The move to rid parastatals and government agencies of ghost workers should be expedited to save taxpayers their hard earned money.
The removal of more than 12,500 ghost workers from the government payroll 12 months ago testifies that billions of taxpayers’ funds could still be going to waste in parastatals and government agencies.
The high wage bill has ensured that the government can only spend 30 per cent of its budget on development, making it unable to grow faster and generate more taxes.
The nearly 200 government-owned entities, including regulatory agencies, public universities and research institutions, should be thoroughly audited to remove the names of those who are either deceased, retired or have deserted duties.
The results achieved by the exercise should not be lost by an outdated personnel systems management, the government must improve its systems to make it easier to identify and get rid of non-existent personnel and prevent the recurrence of the irregularities.
If the wage bill was contained, the government would not need to borrow so much in the domestic market pushing out the ordinary borrowers.
The Treasury in the preceding weeks has been borrowing money here and there at exorbitant costs to maintain basic operations, pushing up interest rates.
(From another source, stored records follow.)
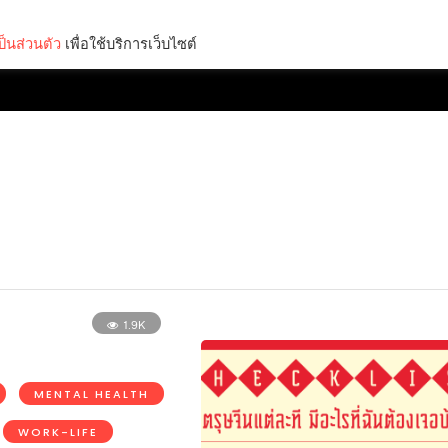
็นส่วนตัว
เพื่อใช้บริการเว็บไซต์
Lifestyle
Science & Tech
Entertainment
Thinkers
1.9K
MENTAL HEALTH
WORK-LIFE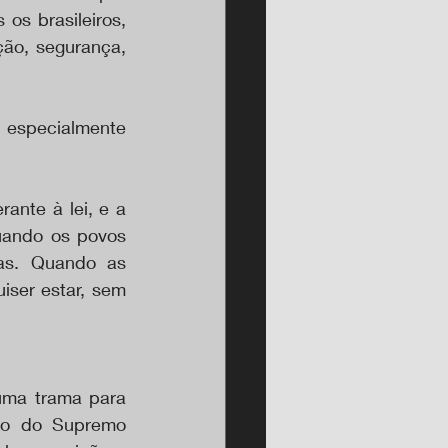
s brasileiros, 
ão, segurança, 
 especialmente 
nte à lei, e a 
uando os povos 
as. Quando as 
iser estar, sem 
uma trama para 
tro do Supremo 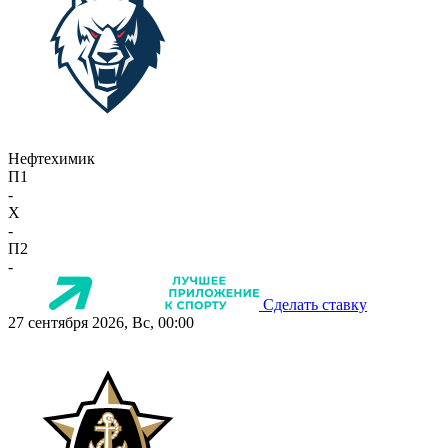
Нефтехимик
П1
-
X
-
П2
-
Сделать ставку
27 сентября 2026, Вс, 00:00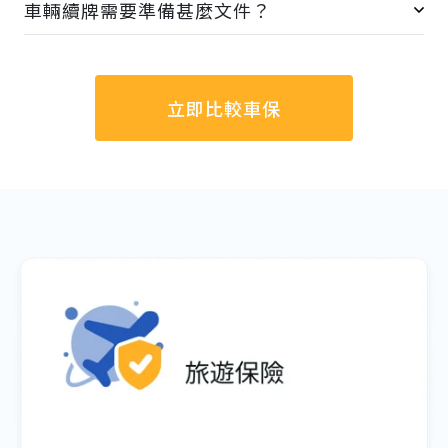
車輛續牌需要準備甚麼文件？
立即比較車保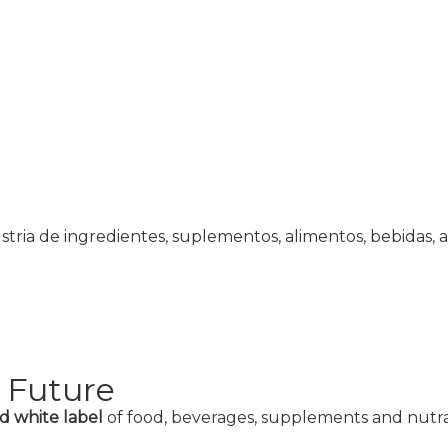
tria de ingredientes, suplementos, alimentos, bebidas,
 Future
d white label
of food, beverages, supplements and nutra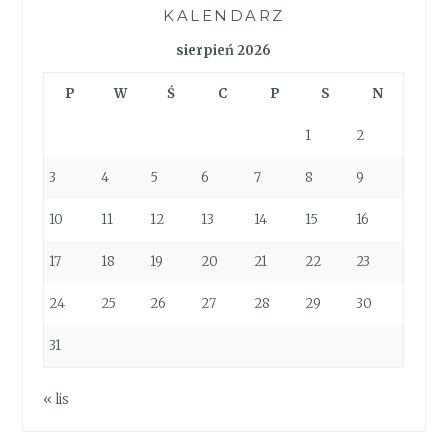
KALENDARZ
sierpień 2026
P
W
Ś
C
P
S
N
1
2
3
4
5
6
7
8
9
10
11
12
13
14
15
16
17
18
19
20
21
22
23
24
25
26
27
28
29
30
31
« lis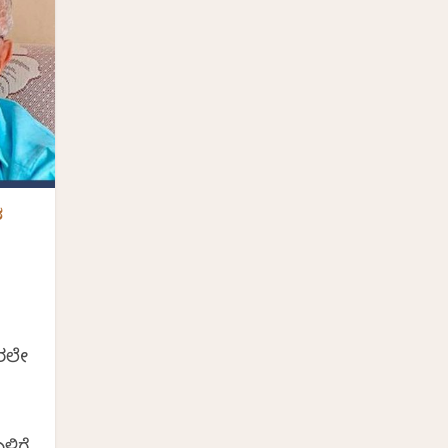
ರ
ರಲೇ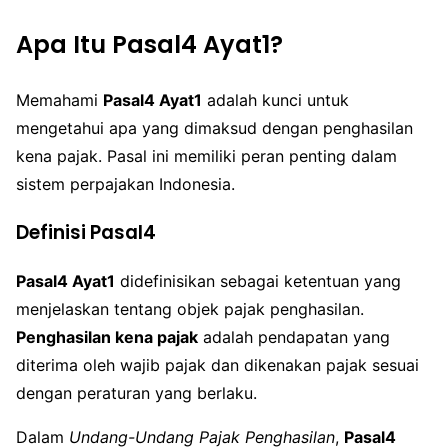
Apa Itu Pasal4 Ayat1?
Memahami
Pasal4 Ayat1
adalah kunci untuk
mengetahui apa yang dimaksud dengan penghasilan
kena pajak. Pasal ini memiliki peran penting dalam
sistem perpajakan Indonesia.
Definisi Pasal4
Pasal4 Ayat1
didefinisikan sebagai ketentuan yang
menjelaskan tentang objek pajak penghasilan.
Penghasilan kena pajak
adalah pendapatan yang
diterima oleh wajib pajak dan dikenakan pajak sesuai
dengan peraturan yang berlaku.
Dalam
Undang-Undang Pajak Penghasilan
,
Pasal4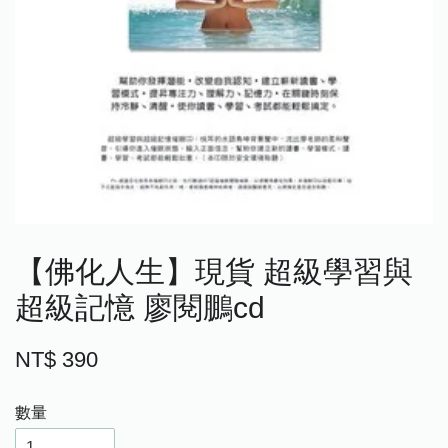
【佛化人生】現貨 超級學習與
超級記憶 廖閱鵬cd
NT$ 390
數量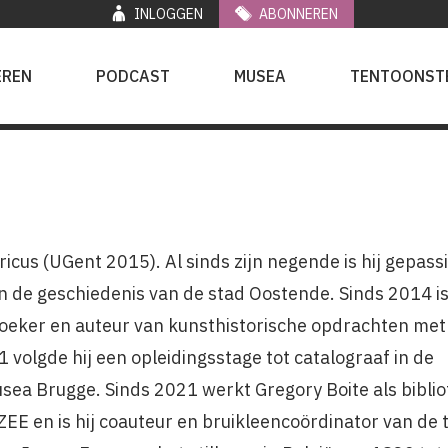
INLOGGEN
ABONNEREN
EREN
PODCAST
MUSEA
TENTOONST
ricus (UGent 2015). Al sinds zijn negende is hij gepas
de geschiedenis van de stad Oostende. Sinds 2014 is h
zoeker en auteur van kunsthistorische opdrachten met
 volgde hij een opleidingsstage tot catalograaf in de
ea Brugge. Sinds 2021 werkt Gregory Boite als biblio
E en is hij coauteur en bruikleencoördinator van de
The dire situation left counties and other government agencies starved of cash making them to suspend some services.
That an economy can grow by five per cent and still leave the Treasury with no cash flow as seen in the recent cash crunch tells you that the money being generated is ending up in the wrong places, which includes an oversized wage bill, heavy debt repayment and theft.
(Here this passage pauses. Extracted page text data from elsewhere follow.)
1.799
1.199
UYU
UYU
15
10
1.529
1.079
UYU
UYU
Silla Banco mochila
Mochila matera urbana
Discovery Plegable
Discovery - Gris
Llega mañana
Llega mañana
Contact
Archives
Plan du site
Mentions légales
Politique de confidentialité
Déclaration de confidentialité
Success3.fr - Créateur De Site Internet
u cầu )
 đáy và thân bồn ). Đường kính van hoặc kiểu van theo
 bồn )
The government therefore needs to arrest this cycle by directing expenditure to the right places to sustain the current economic growth trend or else even the five per cent growth rate will disappear.
The government also needs to review its policy on pay given that civil servants are now earning better than their private sector counterparts. It is worrying that a government well aware of the perils of running a huge bill is waiting to be pushed by the International Monetary Fund (IMF) to cut its wage bill.
Kenya’s total public sector wage bill is estimated at Sh568 billion or 11 per cent of the gross domestic product (GDP), which is more than the global best practice of seven per cent.
At Sh568 billion, the public wage bill also stands at more than 50 per cent of total revenues against a globally recommended threshold of not more than 35 per cent.